For banks, this evolution raises fundamental questions about execution, risk, governance, and accountability. Who—or what—makes decisions in an always-on, programmable financial environment? How can autonomy be introduced without sacrificing control, compliance, or trust? And where does agentic AI become a competitive advantage versus a systemic risk? If finance is becoming programmable and always-on, the real question isn’t whether banks will use agentic AI—it’s whether they’ll control it, or be forced to react to it.

This panel discussion will explore how agentic AI could reshape on-chain finance and digital asset operations, from liquidity and treasury management to compliance, custody, and market structure—and what bank leaders must do now to prepare. The in-depth conversation will include:

  • Why rule-based automation is insufficient at institutional scale.
  • How agentic AI introduces decision-making, not just execution.
  • Where autonomy adds value—and where it becomes dangerous.
  • Who is accountable when an autonomous agent acts?
  • Human-in-the-loop vs. policy-in-the-loop models.
  • Designing kill-switches, escalation paths, and auditability.
  • Real-time liquidity, settlement, and reconciliation with programmable money.
  • Why tokenization without orchestration breaks at scale.
  • Continuous, real-time compliance vs. post-transaction controls.
  • Embedding AML, sanctions, and policy enforcement on-chain.
  • Model risk, explainability, and regulatory defensibility.
  • Coordinating liquidity across DEXs, CEXs, and tokenized markets.
  • The role of banks as stabilizers in on-chain markets.

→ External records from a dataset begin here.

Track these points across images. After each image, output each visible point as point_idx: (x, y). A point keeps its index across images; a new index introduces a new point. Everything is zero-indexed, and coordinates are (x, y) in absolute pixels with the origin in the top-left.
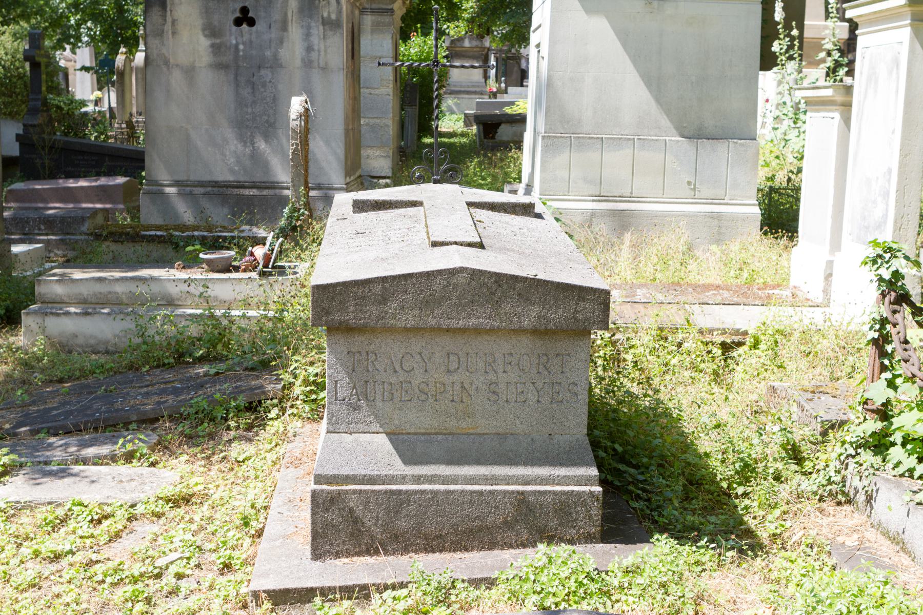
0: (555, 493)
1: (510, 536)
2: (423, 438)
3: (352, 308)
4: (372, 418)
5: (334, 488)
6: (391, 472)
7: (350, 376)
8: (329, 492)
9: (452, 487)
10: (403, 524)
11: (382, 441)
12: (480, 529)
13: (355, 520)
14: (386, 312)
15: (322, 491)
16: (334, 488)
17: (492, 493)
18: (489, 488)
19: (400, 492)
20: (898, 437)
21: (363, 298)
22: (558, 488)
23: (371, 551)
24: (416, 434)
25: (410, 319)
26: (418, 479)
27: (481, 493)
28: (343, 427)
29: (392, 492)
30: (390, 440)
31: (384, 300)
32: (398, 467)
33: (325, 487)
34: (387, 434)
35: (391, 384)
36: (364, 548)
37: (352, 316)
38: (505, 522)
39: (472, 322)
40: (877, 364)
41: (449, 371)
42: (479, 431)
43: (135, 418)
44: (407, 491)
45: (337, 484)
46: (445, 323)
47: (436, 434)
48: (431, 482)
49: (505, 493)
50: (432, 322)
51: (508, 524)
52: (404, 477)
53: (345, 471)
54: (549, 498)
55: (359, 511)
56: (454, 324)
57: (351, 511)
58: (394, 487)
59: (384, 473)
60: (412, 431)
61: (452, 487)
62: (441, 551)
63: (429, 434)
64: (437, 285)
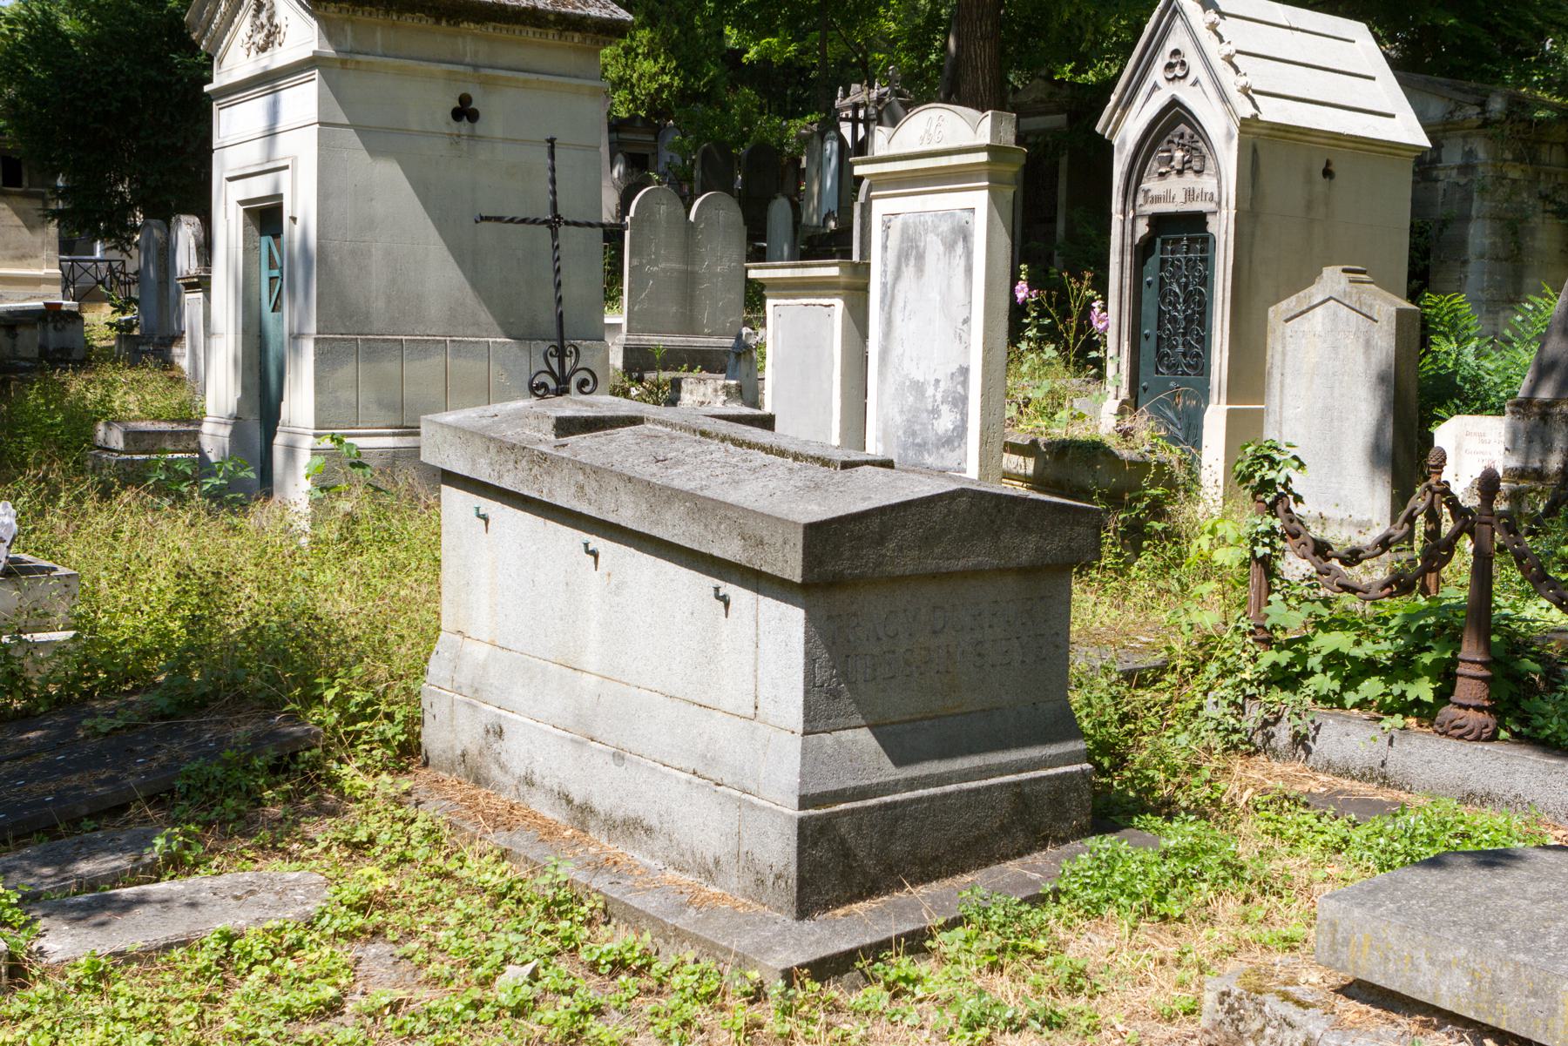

  • Policy-driven smart wallets and automated approvals.
  • Secure key management with agent-assisted controls.
  • Making self-custody viable for regulated institutions.
  • Emergent behavior between interacting agents.
  • Concentration risk if agents rely on similar models or signals.
  • Where to experiment safely (sandboxes, pilots, limited scope).
  • How to engage regulators early and credibly.